La honte

par

Une analyse sociologique

L’auteur reprend comme souvent dans ses écrits autobiographique le cadre de son enfance. Celle-ci se déroule à Yvetot, petite ville de Normandie. Ce cadre familier, c’est celui où elle a grandi, dans le café-épicerie de ses parents. On a ainsi l’image des parents qui tiennent cette boutique, ferment le rideau de fer lorsque les derniers clients sont sortis, à qui il reste la gestion des stocks, la remise en rayon, le comptage de la caisse.
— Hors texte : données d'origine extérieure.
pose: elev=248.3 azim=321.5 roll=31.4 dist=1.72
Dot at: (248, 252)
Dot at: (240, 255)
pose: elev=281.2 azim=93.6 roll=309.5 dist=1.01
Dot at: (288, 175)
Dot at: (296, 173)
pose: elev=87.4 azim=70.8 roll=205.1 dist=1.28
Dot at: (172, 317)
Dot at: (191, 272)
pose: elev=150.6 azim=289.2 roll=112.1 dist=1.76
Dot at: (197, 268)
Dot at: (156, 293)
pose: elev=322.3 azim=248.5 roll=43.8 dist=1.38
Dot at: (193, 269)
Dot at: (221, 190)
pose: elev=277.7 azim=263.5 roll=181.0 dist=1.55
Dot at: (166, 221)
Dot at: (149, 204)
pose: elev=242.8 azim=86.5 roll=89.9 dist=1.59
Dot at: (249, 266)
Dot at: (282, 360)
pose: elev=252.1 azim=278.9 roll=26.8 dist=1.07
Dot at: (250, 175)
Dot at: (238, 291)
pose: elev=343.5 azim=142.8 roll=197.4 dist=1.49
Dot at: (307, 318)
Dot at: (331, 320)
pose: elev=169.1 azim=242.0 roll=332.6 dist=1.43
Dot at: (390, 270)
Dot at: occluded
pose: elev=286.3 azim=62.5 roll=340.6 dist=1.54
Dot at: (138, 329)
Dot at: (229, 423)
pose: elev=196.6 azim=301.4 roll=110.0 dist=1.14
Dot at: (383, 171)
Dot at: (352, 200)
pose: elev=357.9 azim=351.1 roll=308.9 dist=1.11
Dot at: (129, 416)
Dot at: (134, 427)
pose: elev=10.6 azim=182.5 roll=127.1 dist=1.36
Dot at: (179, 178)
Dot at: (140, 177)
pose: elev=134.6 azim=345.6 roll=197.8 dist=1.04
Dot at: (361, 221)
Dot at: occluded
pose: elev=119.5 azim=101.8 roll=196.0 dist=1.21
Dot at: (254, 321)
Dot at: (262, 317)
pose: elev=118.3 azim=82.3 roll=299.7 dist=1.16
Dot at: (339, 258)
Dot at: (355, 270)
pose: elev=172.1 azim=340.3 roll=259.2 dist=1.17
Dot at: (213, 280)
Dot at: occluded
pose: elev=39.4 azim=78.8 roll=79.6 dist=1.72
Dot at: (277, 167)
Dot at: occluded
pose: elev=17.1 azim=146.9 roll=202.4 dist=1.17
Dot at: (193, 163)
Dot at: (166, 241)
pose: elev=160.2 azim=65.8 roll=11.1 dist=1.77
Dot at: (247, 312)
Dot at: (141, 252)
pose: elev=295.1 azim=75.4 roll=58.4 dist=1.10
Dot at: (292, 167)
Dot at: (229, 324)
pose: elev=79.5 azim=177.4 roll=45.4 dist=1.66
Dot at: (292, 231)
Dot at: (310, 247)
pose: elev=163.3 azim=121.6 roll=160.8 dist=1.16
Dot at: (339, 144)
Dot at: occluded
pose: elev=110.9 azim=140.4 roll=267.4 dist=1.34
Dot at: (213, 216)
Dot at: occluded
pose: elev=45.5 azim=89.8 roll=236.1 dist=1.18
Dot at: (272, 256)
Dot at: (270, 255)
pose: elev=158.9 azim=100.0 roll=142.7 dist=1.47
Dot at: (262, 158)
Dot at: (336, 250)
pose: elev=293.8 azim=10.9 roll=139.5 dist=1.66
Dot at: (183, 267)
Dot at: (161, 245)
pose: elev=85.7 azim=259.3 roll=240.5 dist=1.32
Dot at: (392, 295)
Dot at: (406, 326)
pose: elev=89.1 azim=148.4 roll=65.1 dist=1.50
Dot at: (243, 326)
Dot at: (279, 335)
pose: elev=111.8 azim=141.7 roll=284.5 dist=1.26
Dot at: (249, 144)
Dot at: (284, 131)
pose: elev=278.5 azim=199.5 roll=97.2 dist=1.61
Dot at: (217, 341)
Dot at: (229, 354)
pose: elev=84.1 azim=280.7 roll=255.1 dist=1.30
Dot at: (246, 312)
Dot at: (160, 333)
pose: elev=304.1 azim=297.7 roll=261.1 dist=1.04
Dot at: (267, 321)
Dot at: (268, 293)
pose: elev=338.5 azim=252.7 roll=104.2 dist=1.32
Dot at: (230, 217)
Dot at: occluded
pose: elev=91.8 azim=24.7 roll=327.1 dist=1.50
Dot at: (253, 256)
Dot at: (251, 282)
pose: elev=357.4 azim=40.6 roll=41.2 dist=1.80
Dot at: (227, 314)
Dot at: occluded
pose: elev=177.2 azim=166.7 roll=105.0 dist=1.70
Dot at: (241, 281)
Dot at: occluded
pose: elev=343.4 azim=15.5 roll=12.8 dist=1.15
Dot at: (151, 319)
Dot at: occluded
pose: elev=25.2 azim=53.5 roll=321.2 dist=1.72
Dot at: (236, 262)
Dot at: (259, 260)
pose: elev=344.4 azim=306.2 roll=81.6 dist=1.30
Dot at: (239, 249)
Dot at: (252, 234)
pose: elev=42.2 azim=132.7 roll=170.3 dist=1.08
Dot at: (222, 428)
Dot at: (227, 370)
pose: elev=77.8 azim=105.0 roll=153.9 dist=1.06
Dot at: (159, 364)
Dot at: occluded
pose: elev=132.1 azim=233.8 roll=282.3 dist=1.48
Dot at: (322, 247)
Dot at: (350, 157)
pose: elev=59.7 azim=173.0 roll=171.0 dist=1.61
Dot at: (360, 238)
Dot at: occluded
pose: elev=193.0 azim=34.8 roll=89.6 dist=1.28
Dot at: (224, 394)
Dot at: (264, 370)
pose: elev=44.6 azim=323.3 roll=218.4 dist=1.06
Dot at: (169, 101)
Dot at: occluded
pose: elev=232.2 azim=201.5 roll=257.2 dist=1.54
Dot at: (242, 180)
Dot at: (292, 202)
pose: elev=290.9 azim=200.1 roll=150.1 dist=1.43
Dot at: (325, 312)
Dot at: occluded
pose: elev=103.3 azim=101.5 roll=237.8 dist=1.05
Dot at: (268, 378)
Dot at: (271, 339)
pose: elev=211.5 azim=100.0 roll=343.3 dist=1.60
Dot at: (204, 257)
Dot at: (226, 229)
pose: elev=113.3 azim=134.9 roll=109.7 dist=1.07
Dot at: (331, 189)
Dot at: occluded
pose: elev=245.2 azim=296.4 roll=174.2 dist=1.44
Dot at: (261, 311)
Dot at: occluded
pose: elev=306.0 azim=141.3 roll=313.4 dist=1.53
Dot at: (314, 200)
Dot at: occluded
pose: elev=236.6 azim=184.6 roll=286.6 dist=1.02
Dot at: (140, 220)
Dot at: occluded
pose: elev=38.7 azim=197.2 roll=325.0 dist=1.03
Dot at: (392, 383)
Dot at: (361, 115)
Le récit mêle ainsi des analyses et des travaux sociologiques et historiques, autant que son expérience individuelle pour un rendu finalement assez technique. C'est comme si ce livre avait aussi le but d’analyser la société, et la place de ses parents, dans le monde ouvrier et agricole dans lequel elle est née et où elle resta jusqu’à ce qu’elle parte faire ses études.

 

Elle revendique le fait de travailler sur le langage qu’elle a entendu, le patois de l’époque et le vocabulaire simple de cette classe sociale qu’elle a si bien connue ‘’ Ce qui m'importe, c'est de retrouver les mots avec lesquels je me pensais et pensais le monde autour ‘’. Répertoriant volontairement toutes les fautes de français que faisaient ses concitoyens, ces gens simples de son entourage, elle avoue qu’elle ne supportait pas ces erreurs. En effet, elle voulait faire des études et devenir professeur. On assiste donc à une description franche et honnête de la ruralité dans les années 1950. C’est une sorte de monde à part, le ‘’ par chez nous ‘’ :  ‘’En juin 52, je ne suis jamais sortie du territoire qu'on nomme d'une façon vague mais comprise de tous, "par chez nous", le pays de Caux, sur la rive droite de la Seine entre le Havre et Rouen. Au-delà commence déjà l'incertain, le reste de la France et du monde que "par là-bas" avec un geste du bras montrant l'horizon, réunit dans la même indifférence et impossibilité d'y vivre. Il semble impossible d'aller à Paris autrement qu'en voyage organisé, à moins d'y avoir de la famille susceptible de vous guider. Prendre le métro apparaît comme une expérience compliquée, plus terrifiante que monter dans le train fantôme de la foire et nécessitant un apprentissage qu'on suppose long et difficile. Croyance générale qu'on ne peut aller quelque part sans "connaître" et admiration profonde pour ceux ou celles "qui n'ont pas peur d'aller partout".‘’  Il y a ici une réelle analyse objective, quasi scientifique.  À noter, Ernaux fut une grande admiratrice de Pierre Bourdieu, l’un des sociologues français majeurs du XX° siècle.

 

L’analyse se fait aussi par des exemples, comme le début des divertissements et du nouveau média que représentait la télévision dans les années 1950 . Les familles passaient ainsi leurs soirées devant leur écran de télévision . On retrouve donc les stars de l’époque : la famille Duraton, les duos de Patrice et Mario par exemple, ou encore les faits divers liés à l’affaire Dominici, pour laquelle tous les français se passionnaient. Cette société, dans laquelle tout le monde se connaissait, respectait une certaine morale chrétienne et entretenait une bonne image de soi n’en était pas moins violente ou plus équilibrée, mais les traditions donnaient l’impression d’une structure plus solide.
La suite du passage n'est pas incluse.